The problem: Leave the pictures out and transcribe every record exactly.

*** Records for processing Section Begins ***

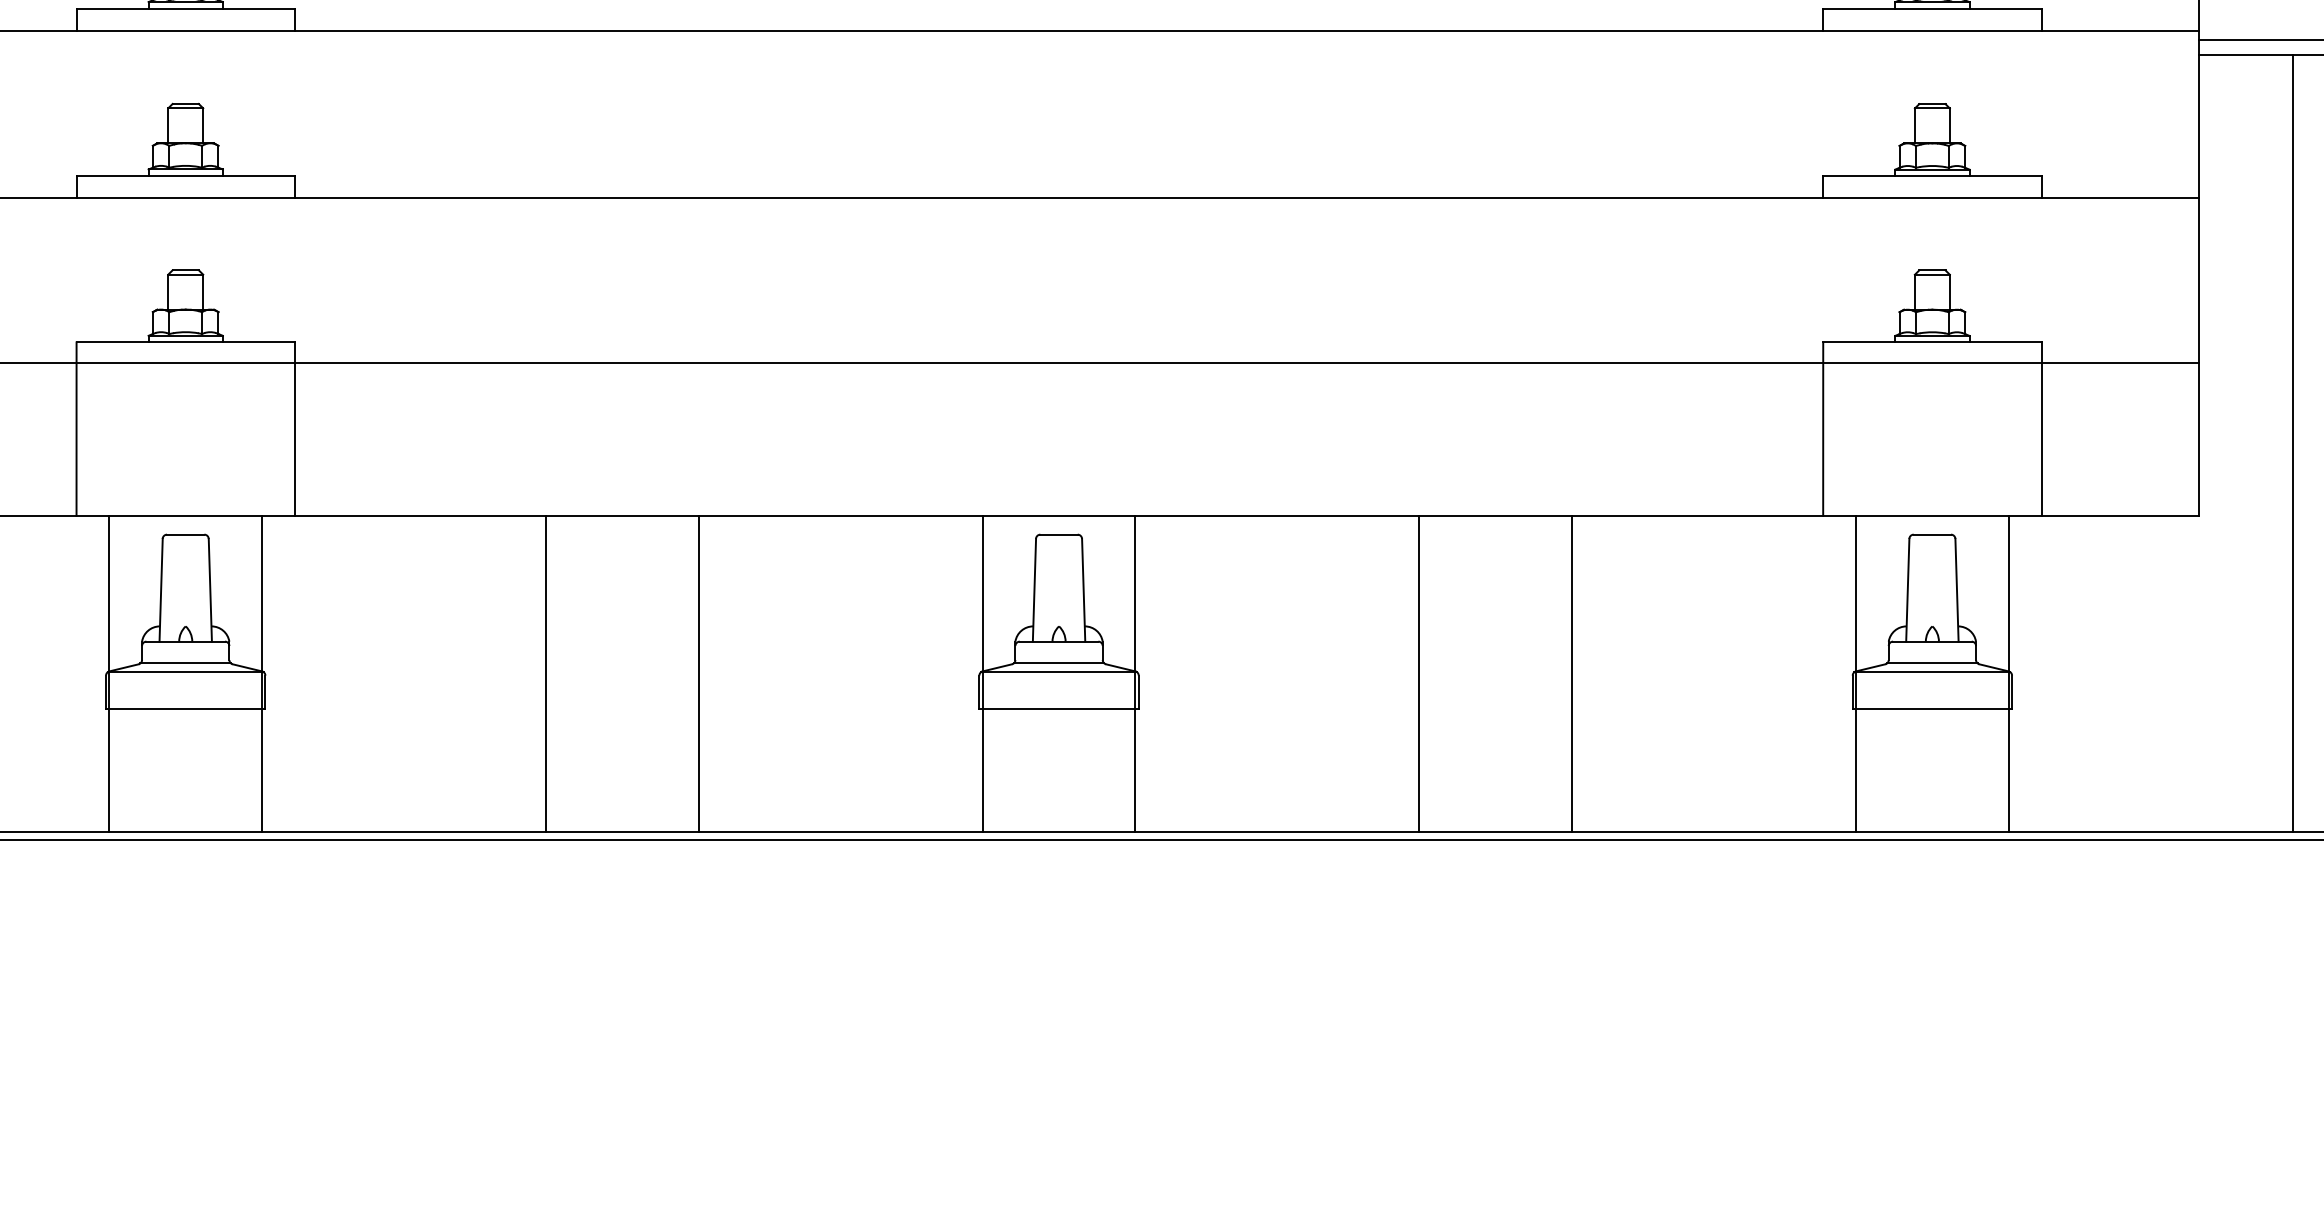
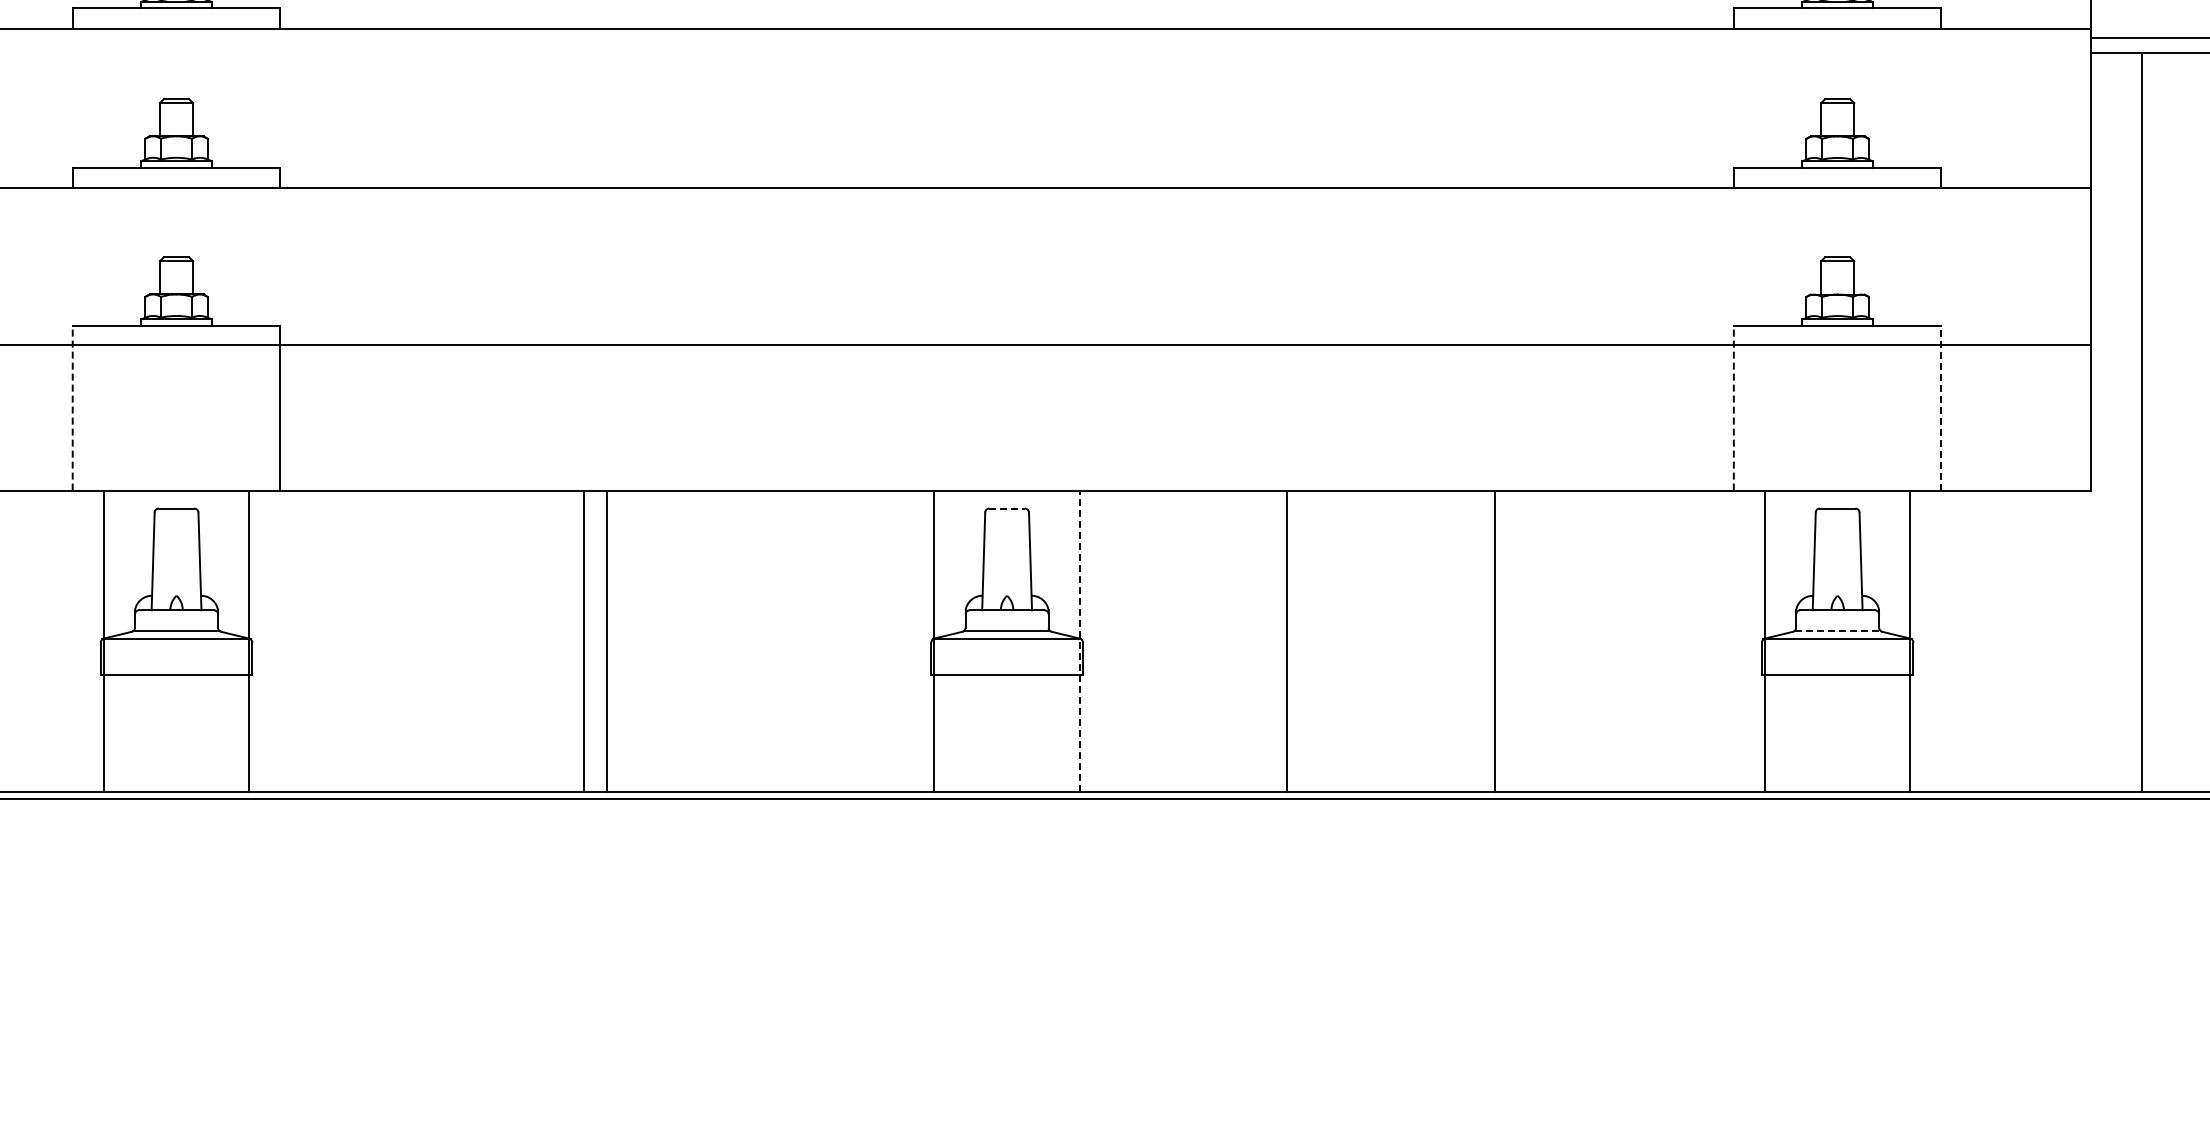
line: (76, 428) -> (72, 407), solid -> dashed
line: (1822, 428) -> (1733, 407), solid -> dashed
line: (2041, 428) -> (1941, 407), solid -> dashed
line: (2292, 443) -> (2142, 421), moved
line: (1059, 534) -> (1007, 508), solid -> dashed
line: (1933, 663) -> (1838, 631), solid -> dashed
line: (546, 673) -> (584, 640), moved
line: (698, 673) -> (606, 640), moved
line: (1135, 673) -> (1079, 640), solid -> dashed
line: (1419, 673) -> (1286, 640), moved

*** Records for processing Section Ends ***

Response to the task:
line: (76, 428) -> (72, 407), solid -> dashed
line: (1822, 428) -> (1733, 407), solid -> dashed
line: (2041, 428) -> (1941, 407), solid -> dashed
line: (2292, 443) -> (2142, 421), moved
line: (1059, 534) -> (1007, 508), solid -> dashed
line: (1933, 663) -> (1838, 631), solid -> dashed
line: (546, 673) -> (584, 640), moved
line: (698, 673) -> (606, 640), moved
line: (1135, 673) -> (1079, 640), solid -> dashed
line: (1419, 673) -> (1286, 640), moved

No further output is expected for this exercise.